It strikes me that no one was making a big deal about how they were helping these women to break boundaries.  In 1931, Mrs. Joseph Cahill gave the introductory report to the Club’s women composers program, commenting on women’s musical activity, which was “encouraged hesitatingly more than 200 years ago, but is now well patterned with creative effort.”  In other words, in Clinton, Iowa, by the early twentieth century women composers were completely normal.  When a chamber group from the Minneapolis Symphony Orchestra appeared in Clinton in 1910, the soprano sang a Lied by Clara Schumann.
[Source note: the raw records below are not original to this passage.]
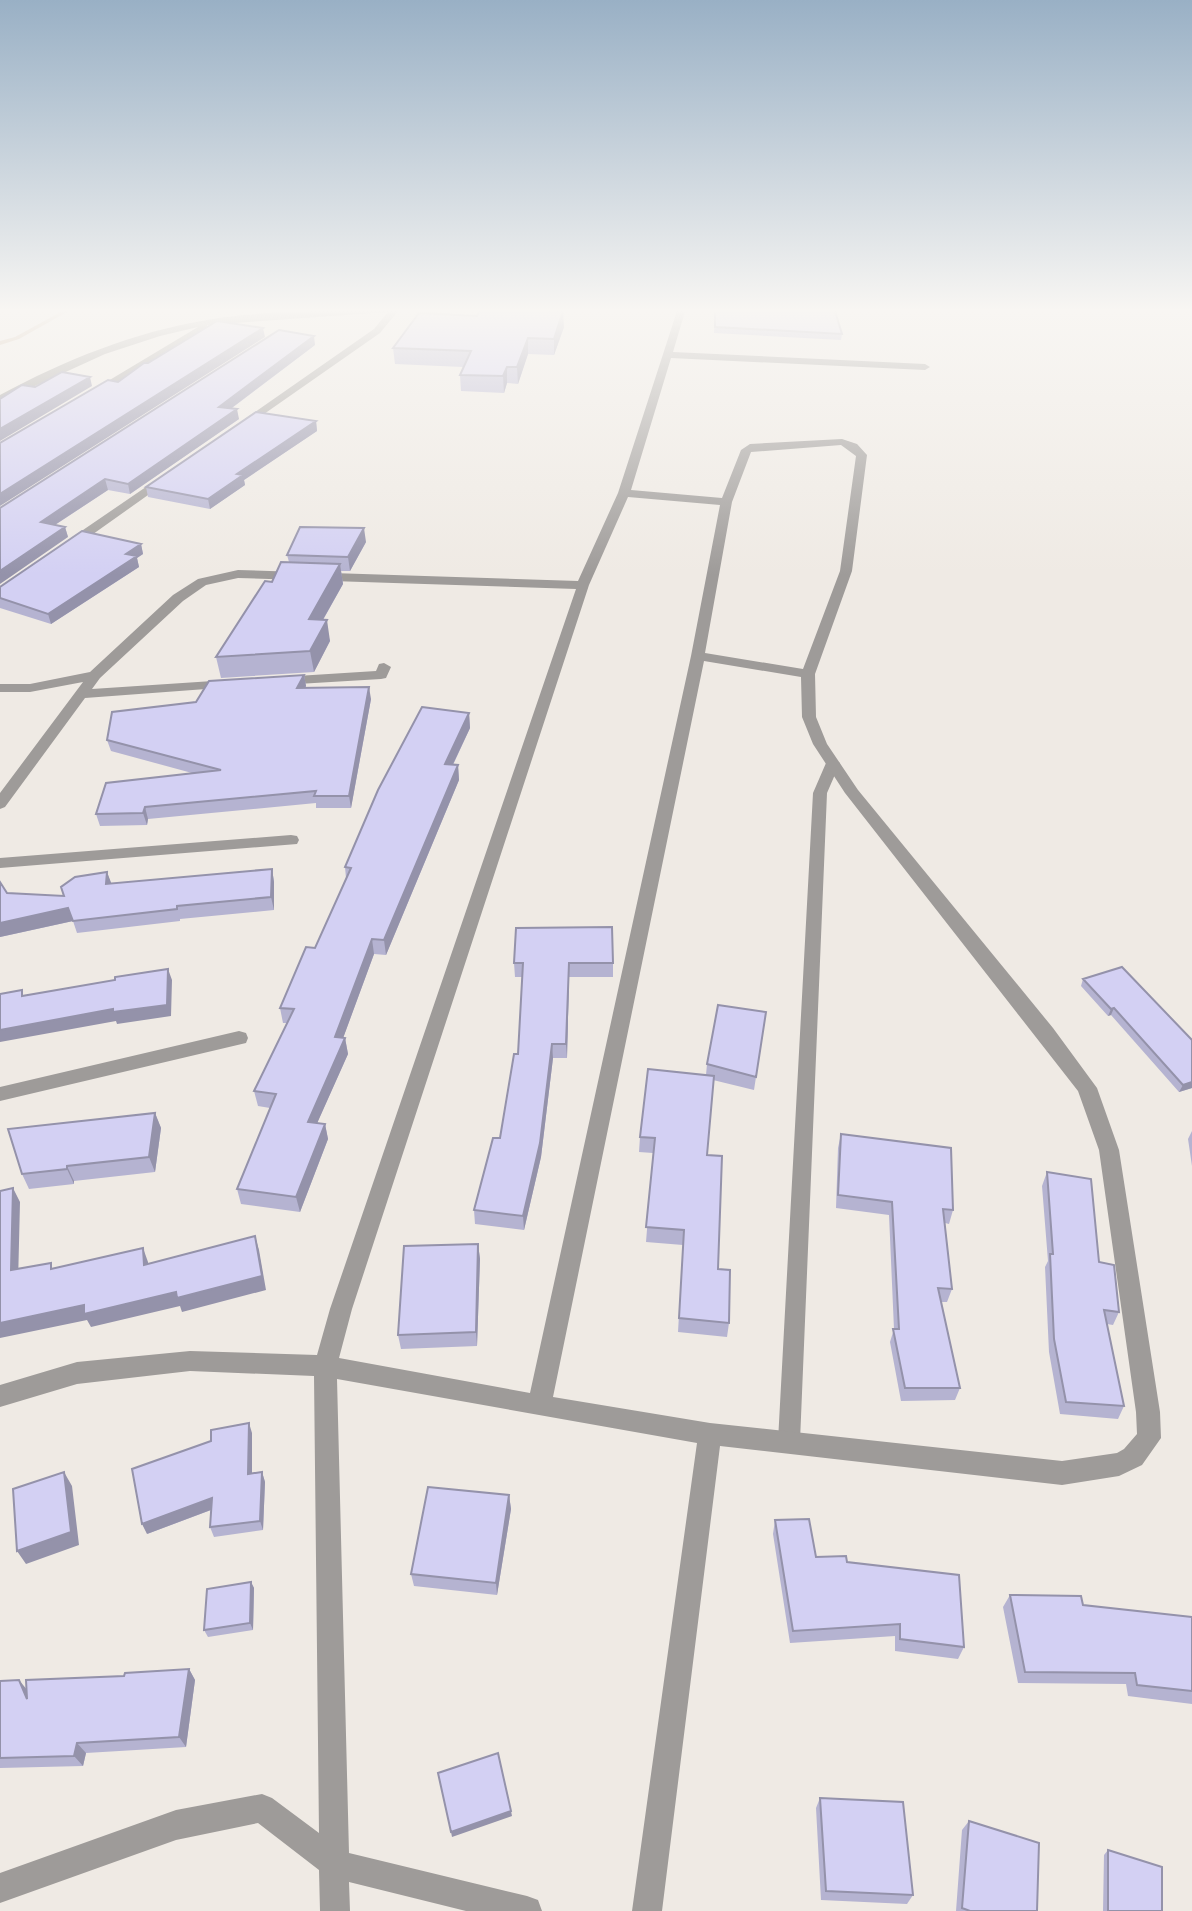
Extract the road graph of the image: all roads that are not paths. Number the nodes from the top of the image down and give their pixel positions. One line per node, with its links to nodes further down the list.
1 (86, 397): 4 (street)
2 (281, 397): 5 (street)
3 (653, 397): 7 (street)
4 (83, 399)
5 (228, 434)
6 (171, 474): 9 (street)
7 (624, 493): 8 (street); 10 (street)
8 (726, 502): 11 (street); 13 (street)
9 (57, 553)
10 (583, 585): 14 (street); 25 (street)
11 (698, 656): 13 (street); 27 (street)
12 (384, 667): 15 (street)
13 (808, 674): 19 (street)
14 (95, 675): 17 (street); 18 (street)
15 (270, 681)
16 (243, 683): 18 (street)
17 (0, 688)
18 (81, 694): 20 (street)
19 (833, 763): 29 (lane); 29 (street)
20 (0, 804)
21 (291, 840): 22 (street)
22 (0, 863)
23 (239, 1038): 24 (street)
24 (0, 1094)
25 (325, 1366): 26 (street); 27 (street); 30 (street)
26 (0, 1396)
27 (539, 1406): 28 (street)
28 (710, 1434): 29 (street); 34 (street)
29 (789, 1441)
30 (335, 1864): 31 (street); 32 (street); 33 (street)
31 (0, 1888)
32 (335, 1911)
33 (527, 1911)
34 (647, 1911)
The chapter of another women’s organization, the National League of American Pen Women, in Knoxville, Tennessee, programmed their members’ music for twenty years, beginning in the 1920s, performing the music of some seventy women.  If you’d picked up a copy of Better Homes and Gardens in December 1925, you could have read how Amy Beach’s song, “The Year’s at the Spring” was a “best-seller.”  Or you if saw the movie, Remember the Night when it came out in 1940, you’d discover that “everybody” could sing Carrie Jacobs-Bond’s “A Perfect Day.”

Yet here we are, recovering the women composers again, in spite of the fact that most of them have been here all along.  I’m not underestimating the very real obstacles that women have faced, both in the past and today, and I’m grateful for genuine musicological “finds,” for Hensel’s Das Jahr and Price’s Piano Concerto.  But I wonder if the way we shape the recovery narrative actually does more to hurt than to help.  In heroically and repeatedly solving the problem by letting women in, we reinforce their outsider status, and there they stay, waiting for us to let them in again.  The Clinton Harmonic Club should remind us that the problem is not that women composers were lost to history.  If they aren’t getting performed now, the problem is us.